Stock L-48 Edelbrock Performer 2101
When you have the bottom section of the carb assembled I've found it necessary to loosen the two screws holding the throttle plates to the shaft and allow the throttle plates to seat themselves then tighten the screws. Our carbs were manufactured before computer machining so there will always be a tiny amount of air flow past the throttle plates...your task is to minimize it and use the idle mixture screw to adjust for the leakage. The .5" for that rod is just a ball-park figure...after you get all the throttle plates seated you need to open the throttle and watch the primary plates carefully...you don't want the secondaries to open until the primary plates are wide open...parallel with the venturi walls. On my carb the primary plates were opening too far and the secondaries were opening too late...the final adjustment of QJets are a touchy feely thing which is why it's so hard to get them working at 100% the first time you rebuild one. After you get to know your QJet (like you are doing) then you start to realize that the QJet is designed to allow every adjustment possible which means that it can be fine tuned to perfection, but that also makes it harder because there's so many ways to screw it up.
Great!
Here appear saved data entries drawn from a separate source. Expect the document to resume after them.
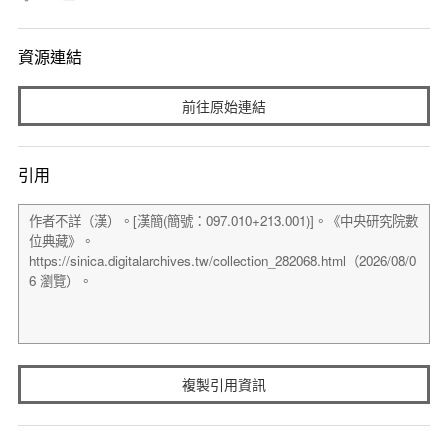
資源連結
前往原始連結
引用
複製引用資訊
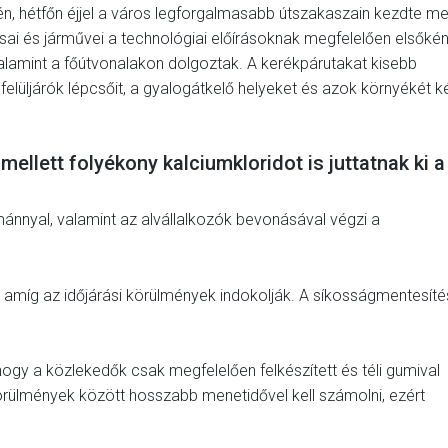
én, hétfőn éjjel a város legforgalmasabb útszakaszain kezdte m
sai és járművei a technológiai előírásoknak megfelelően elsőkén
valamint a főútvonalakon dolgoztak. A kerékpárutakat kisebb
 felüljárók lépcsőit, a gyalogátkelő helyeket és azok környékét k
llett folyékony kalciumkloridot is juttatnak ki a
ománnyal, valamint az alvállalkozók bevonásával végzi a
k, amíg az időjárási körülmények indokolják. A síkosságmentesíté
 hogy a közlekedők csak megfelelően felkészített és téli gumival
 körülmények között hosszabb menetidővel kell számolni, ezért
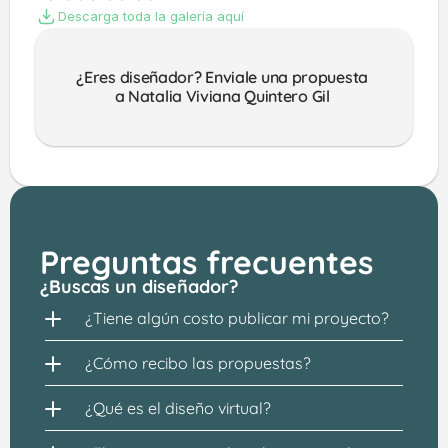
Descarga toda la galería aquí
¿Eres diseñador? Enviale una propuesta 
a Natalia Viviana Quintero Gil 
Preguntas frecuentes
¿Buscas un diseñador?
¿Tiene algún costo publicar mi proyecto?
¿Cómo recibo las propuestas?
¿Qué es el diseño virtual?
What exacty did you do to solve the problem? My 70 QJ runs like crap. I broke the spring on the secondary adjustment noted above and the carb is now being repaired at a shop.
Thanks,
Great! What exacty did you do to solve the problem? My 70 QJ runs like crap. I broke the spring on the secondary adjustment noted above and the carb is now being repaired at a shop.
Thanks,
Fred
I adjusted the spring that you broke....
They are very sensitive..
I have the same problem with the secondaries how far did you have to adjust the spring. I don't want to go to much. It runs fine but when i jump on it to pass someone it just boggs.
I have the same problem with the secondaries how far did you have to adjust the spring. I don't want to go to much. It runs fine but when i jump on it to pass someone it just boggs.
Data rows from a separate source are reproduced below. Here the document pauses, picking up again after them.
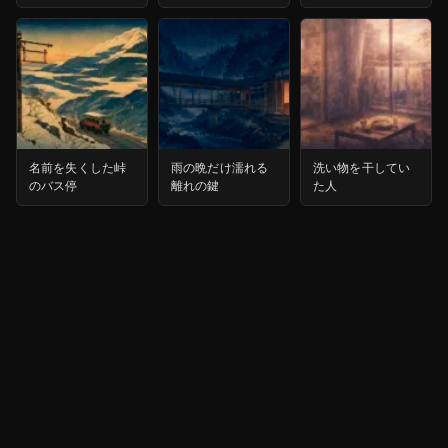
名前を失くした峠
雨の晩だけ濡れる
洗い物を干してい
のバス停
離れの鍵
た人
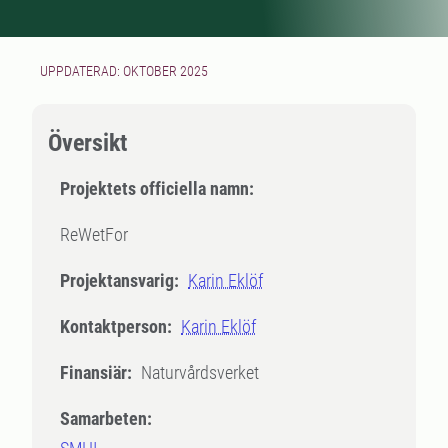
UPPDATERAD: OKTOBER 2025
Översikt
Projektets officiella namn:
ReWetFor
Projektansvarig:
Karin Eklöf
Kontaktperson:
Karin Eklöf
Finansiär:
Naturvårdsverket
Samarbeten:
Go 1/8'th of a turn tighter and then test the car. If the bog seams a little better go another 1/8'th of a turn and test. I wouldn't recommend going any tighter than this without knowing just how much tension there is on that spring.
If you want to know where the setting is, back off of the tension screw SLOWLY counting in 1/8'th of a turn increments until the air valve just begins to fall open. This is zero preload. A good starting point for tuning the air valve is 3/4'th of 1 turn preload.
DO NOT GO MORE THAN 1 1/4 OF 1 TURN ON PRELOAD. IF YOU NEED TO GO MORE THAN THIS YOU HAVE ANOTHER PROBLEM. GOING MUCH MORE THAN THIS AND YOU RISK BENDING THE SPRING!
Thanks BB I know the spring had hardly any tension on it when I looked it wasn't touching so I brought up to touch. I'll try a nother 1/8 as so as I have time.